One of the Pombeiros had eight good-looking women in a chain whom he was taking to the country of Matiamvo to sell for ivory. They always looked ashamed when I happened to come near them, and must have felt keenly their forlorn and degraded position. I believe they were captives taken from the rebel Cassanges. The way in which slaves are spoken of in Angola and eastern Africa must sound strangely even to the owners when they first come from Europe. In Angola the common appellation is "o diabo", or "brutu"; and it is quite usual to hear gentlemen call out, "O diabo! bring fire." In eastern Africa, on the contrary, they apply the term "bicho" (an animal), and you hear the phrase, "Call the ANIMAL to do this or that." In fact, slave-owners come to regard their slaves as not human, and will curse them as the "race of a dog". Most of the carriers of my traveling companions were hired Basongo, and required constant vigilance to prevent them stealing the goods they carried. Salt, which is one of the chief articles conveyed into the country, became considerably lighter as we went along, but the carriers shielded themselves by saying that it had been melted by the rain. Their burdens were taken from them every evening, and placed in security under the guardianship of Senhor Pascoal's own slaves. It was pitiable to observe the worrying life he led. There was the greatest contrast possible between the conduct of his people and that of my faithful Makololo.
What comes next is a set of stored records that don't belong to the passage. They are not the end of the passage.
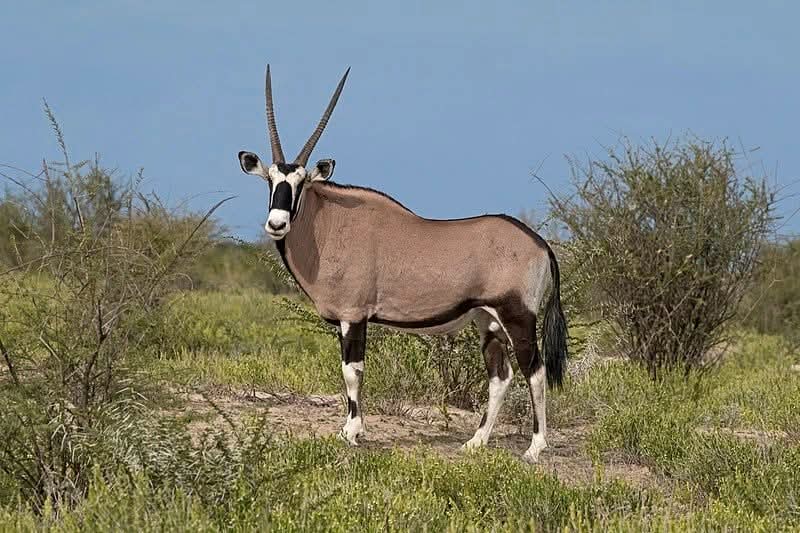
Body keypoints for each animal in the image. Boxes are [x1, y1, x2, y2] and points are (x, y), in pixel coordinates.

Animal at [237, 66, 568, 463]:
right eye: (270, 180)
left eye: (301, 182)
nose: (277, 224)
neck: (330, 222)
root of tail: (540, 243)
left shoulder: (353, 317)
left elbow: (352, 371)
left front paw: (352, 433)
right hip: (487, 321)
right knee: (500, 376)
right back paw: (475, 442)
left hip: (518, 317)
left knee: (535, 371)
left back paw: (534, 448)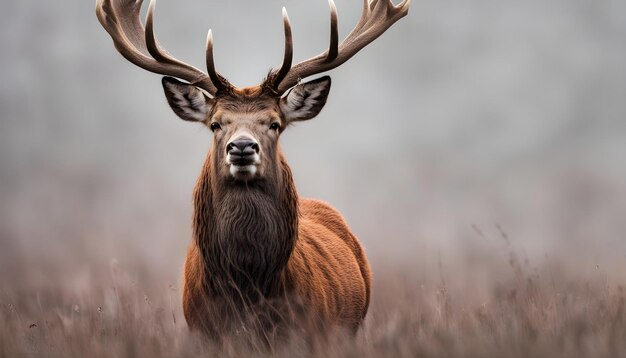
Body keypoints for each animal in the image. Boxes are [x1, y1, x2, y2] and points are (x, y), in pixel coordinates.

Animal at [96, 0, 410, 338]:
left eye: (274, 123)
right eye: (216, 124)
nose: (243, 147)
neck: (248, 288)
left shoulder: (309, 331)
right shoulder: (203, 332)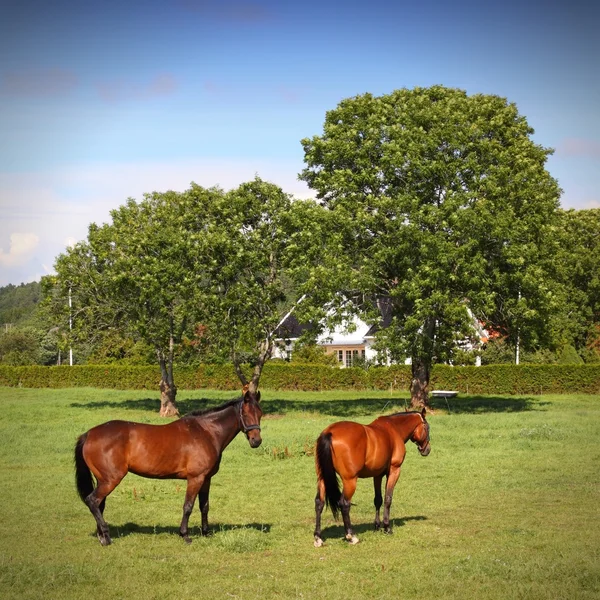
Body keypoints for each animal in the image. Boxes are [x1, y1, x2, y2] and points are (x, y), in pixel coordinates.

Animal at [75, 386, 262, 548]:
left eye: (260, 413)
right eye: (245, 413)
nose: (256, 441)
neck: (206, 432)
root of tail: (89, 434)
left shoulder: (206, 479)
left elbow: (204, 506)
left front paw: (206, 532)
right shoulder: (195, 478)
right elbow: (188, 506)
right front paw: (185, 535)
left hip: (103, 480)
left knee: (99, 504)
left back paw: (102, 535)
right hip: (111, 479)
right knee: (92, 501)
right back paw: (106, 537)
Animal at [314, 410, 432, 548]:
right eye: (427, 428)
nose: (427, 450)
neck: (394, 429)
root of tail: (330, 432)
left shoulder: (377, 475)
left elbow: (378, 500)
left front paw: (377, 526)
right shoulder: (394, 471)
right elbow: (388, 499)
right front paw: (386, 527)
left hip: (322, 479)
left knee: (319, 503)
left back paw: (318, 537)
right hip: (350, 480)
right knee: (344, 504)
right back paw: (351, 536)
We crossed the Loange, a deep but narrow stream, by a bridge. It becomes much larger, and contains hippopotami, lower down. It is the boundary of Londa on the west. We slept also on the banks of the Pezo, now flooded, and could not but admire their capabilities for easy irrigation. On reaching the River Chikapa (lat. 10d 10' S., long. 19d 42' E.), the 25th of March, we found it fifty or sixty yards wide, and flowing E.N.E. into the Kasai. The adjacent country is of the same level nature as that part of Londa formerly described; but, having come farther to the eastward than our previous course, we found that all the rivers had worn for themselves much deeper valleys than at the points we had formerly crossed them.
Surrounded on all sides by large gloomy forests, the people of these parts have a much more indistinct idea of the geography of their country than those who live in hilly regions. It was only after long and patient inquiry that I became fully persuaded that the Quilo runs into the Chikapa. As we now crossed them both considerably farther down, and were greatly to the eastward of our first route, there can be no doubt that these rivers take the same course as the others, into the Kasai, and that I had been led into a mistake in saying that any of them flowed to the westward. Indeed, it was only at this time that I began to perceive that all the western feeders of the Kasai, except the Quango, flow first from the western side toward the centre of the country, then gradually turn, with the Kasai itself, to the north; and, after the confluence of the Kasai with the Quango, an immense body of water, collected from all these branches, finds its way out of the country by means of the River Congo or Zaire on the west coast.